Shah, quien logró canalizar todo este malestar popular, llegó a la política desde la música. Exponente del hip hop local, cobró fama en 2013 por su desempeño en batallas de rap transmitidas a través de Youtube. Algunas de sus letras abordaban, precisamente, los problemas de la juventud nepalí. En 2022, derrotó a los partidos dominantes y se convirtió en alcalde de Katmandú, la capital, gracias a un discurso anticorrupción. Su gestión combinó asuntos locales (limpieza de calles, instalación de paradas de colectivos), medidas de transparencia institucional (transmisión de las sesiones del consejo municipal) y mayores becas para los estudiantes, pero fue cuestionada por el desalojo de pobladores sin tierra y la violenta represión de la actividad de los vendedores ambulantes. Esto último, inclusive, desencadenó un proceso de lucha de ese sector que forzó al alcalde a abrir una negociación. Shah renunció a la alcaldía este año para hacer su campaña.

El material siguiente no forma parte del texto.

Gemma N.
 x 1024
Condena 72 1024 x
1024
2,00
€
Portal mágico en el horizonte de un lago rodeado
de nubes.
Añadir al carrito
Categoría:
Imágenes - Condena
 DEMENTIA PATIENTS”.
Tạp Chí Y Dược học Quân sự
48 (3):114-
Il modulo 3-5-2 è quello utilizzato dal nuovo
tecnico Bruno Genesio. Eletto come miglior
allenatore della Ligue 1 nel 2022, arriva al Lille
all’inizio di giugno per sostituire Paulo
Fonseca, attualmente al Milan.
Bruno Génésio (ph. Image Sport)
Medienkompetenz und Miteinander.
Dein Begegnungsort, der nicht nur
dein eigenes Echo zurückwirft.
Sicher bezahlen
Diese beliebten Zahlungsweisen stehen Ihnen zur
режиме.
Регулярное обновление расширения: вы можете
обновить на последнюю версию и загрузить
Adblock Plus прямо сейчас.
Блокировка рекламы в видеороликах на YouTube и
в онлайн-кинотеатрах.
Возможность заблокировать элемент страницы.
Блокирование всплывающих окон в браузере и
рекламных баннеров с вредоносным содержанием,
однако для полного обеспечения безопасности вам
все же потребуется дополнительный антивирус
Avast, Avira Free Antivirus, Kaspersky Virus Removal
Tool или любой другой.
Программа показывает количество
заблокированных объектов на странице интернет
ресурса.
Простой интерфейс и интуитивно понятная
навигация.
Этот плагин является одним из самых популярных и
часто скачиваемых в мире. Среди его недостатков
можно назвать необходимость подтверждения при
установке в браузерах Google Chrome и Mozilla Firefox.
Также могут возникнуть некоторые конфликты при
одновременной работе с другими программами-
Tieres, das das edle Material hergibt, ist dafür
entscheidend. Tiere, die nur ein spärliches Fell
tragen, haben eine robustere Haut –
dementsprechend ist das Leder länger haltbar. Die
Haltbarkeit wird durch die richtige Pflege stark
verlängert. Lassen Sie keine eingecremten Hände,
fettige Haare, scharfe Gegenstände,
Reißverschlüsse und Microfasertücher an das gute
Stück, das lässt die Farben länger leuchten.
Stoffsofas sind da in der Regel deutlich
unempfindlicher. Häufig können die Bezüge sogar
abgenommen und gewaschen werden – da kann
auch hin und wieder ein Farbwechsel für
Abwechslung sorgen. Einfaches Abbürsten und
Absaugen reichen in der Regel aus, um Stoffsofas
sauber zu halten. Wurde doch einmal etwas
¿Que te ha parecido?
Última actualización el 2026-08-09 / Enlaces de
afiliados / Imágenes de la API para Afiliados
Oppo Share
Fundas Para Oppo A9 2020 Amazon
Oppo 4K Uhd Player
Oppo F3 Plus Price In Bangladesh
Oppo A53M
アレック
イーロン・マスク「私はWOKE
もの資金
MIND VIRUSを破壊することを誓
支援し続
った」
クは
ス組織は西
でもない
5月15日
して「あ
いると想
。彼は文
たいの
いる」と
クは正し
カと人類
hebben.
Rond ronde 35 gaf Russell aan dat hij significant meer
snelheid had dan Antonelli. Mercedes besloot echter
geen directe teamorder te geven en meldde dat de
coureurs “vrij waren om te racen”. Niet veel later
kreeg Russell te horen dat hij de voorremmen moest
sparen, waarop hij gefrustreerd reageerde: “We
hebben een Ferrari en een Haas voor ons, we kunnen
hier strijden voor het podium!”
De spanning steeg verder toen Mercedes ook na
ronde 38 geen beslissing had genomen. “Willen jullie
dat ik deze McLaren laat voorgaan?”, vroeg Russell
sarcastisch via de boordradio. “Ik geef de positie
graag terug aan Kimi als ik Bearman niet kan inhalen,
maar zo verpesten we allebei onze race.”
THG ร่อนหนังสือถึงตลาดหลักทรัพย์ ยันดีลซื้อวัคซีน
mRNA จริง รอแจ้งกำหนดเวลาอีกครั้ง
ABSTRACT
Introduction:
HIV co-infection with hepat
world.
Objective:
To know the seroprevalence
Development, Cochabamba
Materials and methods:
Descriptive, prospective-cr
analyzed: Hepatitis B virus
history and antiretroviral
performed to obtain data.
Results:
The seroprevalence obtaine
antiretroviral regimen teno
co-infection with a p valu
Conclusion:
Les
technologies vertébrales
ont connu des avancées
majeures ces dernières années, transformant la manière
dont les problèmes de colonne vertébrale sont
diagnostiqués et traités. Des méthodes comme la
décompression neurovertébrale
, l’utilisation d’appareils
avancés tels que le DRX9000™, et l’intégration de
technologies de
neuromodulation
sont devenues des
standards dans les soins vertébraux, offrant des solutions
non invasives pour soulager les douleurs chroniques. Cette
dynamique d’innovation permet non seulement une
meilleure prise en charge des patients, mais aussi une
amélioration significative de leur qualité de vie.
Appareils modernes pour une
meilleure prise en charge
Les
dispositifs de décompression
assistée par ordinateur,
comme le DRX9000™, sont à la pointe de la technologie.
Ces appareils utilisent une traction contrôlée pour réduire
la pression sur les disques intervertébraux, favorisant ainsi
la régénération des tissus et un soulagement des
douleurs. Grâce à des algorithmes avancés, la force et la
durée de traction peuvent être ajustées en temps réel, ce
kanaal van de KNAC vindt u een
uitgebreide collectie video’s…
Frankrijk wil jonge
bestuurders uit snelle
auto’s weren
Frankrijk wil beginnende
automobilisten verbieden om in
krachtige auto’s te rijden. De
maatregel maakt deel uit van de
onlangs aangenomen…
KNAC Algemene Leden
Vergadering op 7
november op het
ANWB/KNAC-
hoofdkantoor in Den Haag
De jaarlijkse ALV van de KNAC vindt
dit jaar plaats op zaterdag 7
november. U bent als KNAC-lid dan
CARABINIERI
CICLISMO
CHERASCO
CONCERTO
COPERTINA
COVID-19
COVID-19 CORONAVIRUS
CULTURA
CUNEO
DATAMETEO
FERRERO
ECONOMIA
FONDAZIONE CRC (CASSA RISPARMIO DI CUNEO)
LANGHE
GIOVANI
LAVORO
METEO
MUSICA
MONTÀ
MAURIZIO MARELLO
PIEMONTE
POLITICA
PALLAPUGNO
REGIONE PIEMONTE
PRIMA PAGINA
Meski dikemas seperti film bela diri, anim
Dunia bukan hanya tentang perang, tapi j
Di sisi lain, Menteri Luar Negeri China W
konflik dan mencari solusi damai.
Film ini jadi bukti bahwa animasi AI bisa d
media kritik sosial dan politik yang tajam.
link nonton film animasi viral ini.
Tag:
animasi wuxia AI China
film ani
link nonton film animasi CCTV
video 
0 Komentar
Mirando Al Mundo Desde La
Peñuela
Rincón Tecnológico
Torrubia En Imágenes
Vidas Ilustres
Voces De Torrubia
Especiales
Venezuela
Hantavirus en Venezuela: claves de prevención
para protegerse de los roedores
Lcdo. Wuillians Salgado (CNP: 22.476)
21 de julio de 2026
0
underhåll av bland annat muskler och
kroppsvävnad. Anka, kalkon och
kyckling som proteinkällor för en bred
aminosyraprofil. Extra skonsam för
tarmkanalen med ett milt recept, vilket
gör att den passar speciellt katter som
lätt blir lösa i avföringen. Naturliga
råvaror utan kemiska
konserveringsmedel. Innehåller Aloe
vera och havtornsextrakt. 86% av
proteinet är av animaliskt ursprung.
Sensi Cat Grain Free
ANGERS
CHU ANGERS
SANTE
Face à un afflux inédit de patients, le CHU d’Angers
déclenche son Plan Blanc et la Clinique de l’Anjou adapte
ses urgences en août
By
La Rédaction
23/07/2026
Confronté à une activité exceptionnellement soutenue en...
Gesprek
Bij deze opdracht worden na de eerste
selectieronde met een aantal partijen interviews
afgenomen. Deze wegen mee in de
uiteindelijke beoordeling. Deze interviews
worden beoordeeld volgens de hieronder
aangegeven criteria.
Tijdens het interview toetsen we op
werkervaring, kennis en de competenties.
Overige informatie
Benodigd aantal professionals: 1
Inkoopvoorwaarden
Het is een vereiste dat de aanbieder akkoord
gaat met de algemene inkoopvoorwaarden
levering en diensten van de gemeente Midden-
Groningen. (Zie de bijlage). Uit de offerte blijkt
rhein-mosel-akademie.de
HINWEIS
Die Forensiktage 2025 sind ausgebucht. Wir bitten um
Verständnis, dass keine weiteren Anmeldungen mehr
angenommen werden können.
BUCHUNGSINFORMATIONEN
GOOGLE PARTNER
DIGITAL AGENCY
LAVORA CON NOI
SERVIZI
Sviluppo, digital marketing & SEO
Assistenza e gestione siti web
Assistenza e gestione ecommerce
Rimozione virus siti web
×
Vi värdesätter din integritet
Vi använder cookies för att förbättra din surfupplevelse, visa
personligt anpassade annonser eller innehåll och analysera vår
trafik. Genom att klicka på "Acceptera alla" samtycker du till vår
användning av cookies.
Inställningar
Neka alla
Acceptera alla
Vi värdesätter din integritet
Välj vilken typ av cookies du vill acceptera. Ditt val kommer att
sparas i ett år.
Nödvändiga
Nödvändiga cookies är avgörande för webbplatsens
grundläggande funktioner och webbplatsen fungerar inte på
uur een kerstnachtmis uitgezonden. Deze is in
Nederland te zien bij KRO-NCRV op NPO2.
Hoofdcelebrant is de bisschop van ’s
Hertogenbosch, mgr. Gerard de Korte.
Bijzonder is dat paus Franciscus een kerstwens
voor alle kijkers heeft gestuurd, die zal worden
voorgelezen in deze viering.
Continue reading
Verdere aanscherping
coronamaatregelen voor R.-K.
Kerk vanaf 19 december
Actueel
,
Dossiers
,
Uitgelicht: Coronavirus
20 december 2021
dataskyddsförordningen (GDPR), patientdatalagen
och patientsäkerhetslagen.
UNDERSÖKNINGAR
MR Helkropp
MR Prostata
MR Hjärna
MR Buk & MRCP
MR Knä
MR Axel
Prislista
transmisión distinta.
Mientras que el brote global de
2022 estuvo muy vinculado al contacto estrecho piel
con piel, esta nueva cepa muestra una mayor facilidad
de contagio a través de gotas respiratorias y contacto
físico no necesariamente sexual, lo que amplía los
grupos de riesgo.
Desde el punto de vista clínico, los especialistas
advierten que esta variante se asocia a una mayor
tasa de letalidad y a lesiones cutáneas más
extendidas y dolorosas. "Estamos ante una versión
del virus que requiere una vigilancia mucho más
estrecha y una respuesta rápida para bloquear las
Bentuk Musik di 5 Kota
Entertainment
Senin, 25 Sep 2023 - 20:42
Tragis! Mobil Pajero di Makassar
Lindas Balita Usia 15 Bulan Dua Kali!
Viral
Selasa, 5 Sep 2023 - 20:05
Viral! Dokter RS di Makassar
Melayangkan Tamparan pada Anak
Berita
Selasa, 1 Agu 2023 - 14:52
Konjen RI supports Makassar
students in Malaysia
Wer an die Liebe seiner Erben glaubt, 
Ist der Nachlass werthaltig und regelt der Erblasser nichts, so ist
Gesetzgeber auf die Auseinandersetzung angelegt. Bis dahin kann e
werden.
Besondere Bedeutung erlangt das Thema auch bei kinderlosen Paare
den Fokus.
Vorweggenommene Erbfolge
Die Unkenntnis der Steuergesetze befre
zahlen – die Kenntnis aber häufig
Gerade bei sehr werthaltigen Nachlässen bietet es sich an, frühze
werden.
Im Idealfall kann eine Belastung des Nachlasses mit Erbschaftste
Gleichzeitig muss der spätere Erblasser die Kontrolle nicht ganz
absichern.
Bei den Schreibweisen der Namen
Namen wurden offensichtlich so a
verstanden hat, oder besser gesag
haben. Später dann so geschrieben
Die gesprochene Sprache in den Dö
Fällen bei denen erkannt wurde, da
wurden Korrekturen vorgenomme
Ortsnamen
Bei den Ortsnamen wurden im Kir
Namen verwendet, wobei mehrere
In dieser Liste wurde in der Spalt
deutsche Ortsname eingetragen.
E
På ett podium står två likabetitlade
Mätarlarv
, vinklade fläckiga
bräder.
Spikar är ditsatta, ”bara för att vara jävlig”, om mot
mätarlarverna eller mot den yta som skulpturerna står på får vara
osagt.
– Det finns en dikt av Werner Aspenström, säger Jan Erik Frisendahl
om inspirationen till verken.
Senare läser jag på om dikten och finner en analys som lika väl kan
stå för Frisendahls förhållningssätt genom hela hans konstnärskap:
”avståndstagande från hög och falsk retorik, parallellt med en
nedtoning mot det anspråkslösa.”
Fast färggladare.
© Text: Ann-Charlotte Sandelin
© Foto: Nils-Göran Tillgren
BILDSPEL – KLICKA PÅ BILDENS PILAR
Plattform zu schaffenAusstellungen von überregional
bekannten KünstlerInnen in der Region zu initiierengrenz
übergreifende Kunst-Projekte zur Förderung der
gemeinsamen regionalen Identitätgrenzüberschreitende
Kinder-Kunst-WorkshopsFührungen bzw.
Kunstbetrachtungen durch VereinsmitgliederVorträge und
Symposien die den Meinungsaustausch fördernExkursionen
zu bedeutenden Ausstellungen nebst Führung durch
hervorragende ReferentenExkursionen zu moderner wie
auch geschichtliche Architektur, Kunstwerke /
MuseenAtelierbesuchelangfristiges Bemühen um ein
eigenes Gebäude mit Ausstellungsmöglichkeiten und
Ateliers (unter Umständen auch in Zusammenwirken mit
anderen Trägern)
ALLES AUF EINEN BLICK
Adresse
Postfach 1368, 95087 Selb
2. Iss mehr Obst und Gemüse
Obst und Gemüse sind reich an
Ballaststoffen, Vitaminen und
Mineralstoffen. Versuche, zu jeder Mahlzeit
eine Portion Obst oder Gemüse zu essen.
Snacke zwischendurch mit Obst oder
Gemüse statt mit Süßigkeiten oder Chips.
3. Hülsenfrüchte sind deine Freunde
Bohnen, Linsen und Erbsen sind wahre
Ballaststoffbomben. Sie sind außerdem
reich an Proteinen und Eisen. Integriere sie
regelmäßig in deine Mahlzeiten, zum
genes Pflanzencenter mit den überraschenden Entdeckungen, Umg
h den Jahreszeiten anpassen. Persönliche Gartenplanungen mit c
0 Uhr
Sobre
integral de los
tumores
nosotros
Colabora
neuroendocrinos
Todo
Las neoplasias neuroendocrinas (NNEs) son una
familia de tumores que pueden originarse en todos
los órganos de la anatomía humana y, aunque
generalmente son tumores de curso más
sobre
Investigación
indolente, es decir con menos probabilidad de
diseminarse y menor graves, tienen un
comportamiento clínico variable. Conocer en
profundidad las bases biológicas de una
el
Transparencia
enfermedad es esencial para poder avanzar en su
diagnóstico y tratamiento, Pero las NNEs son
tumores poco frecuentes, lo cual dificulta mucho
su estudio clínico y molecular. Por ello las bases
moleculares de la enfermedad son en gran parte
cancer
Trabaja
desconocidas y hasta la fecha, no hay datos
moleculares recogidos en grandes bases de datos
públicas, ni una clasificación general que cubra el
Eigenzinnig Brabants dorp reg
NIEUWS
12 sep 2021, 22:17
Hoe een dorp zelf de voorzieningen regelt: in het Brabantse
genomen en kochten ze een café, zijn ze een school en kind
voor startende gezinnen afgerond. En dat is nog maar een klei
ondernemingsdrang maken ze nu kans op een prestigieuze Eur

La falta de respuestas a los grandes problemas de las masas condujo a la debacle del régimen surgido tras la caída del rey Gyanendra, por el cual se alternaban (y combinaban) en el poder los dos partidos comunistas y el Congreso Nepalí. Pero la plataforma de Shah y su PRS no plantea un cuestionamiento del régimen capitalista, ni se propone una transformación social de fondo. Su triunfo muestra los obstáculos y desafíos ante los que se encuentra la Generación Z que protagonizó la rebelión victoriosa del año pasado.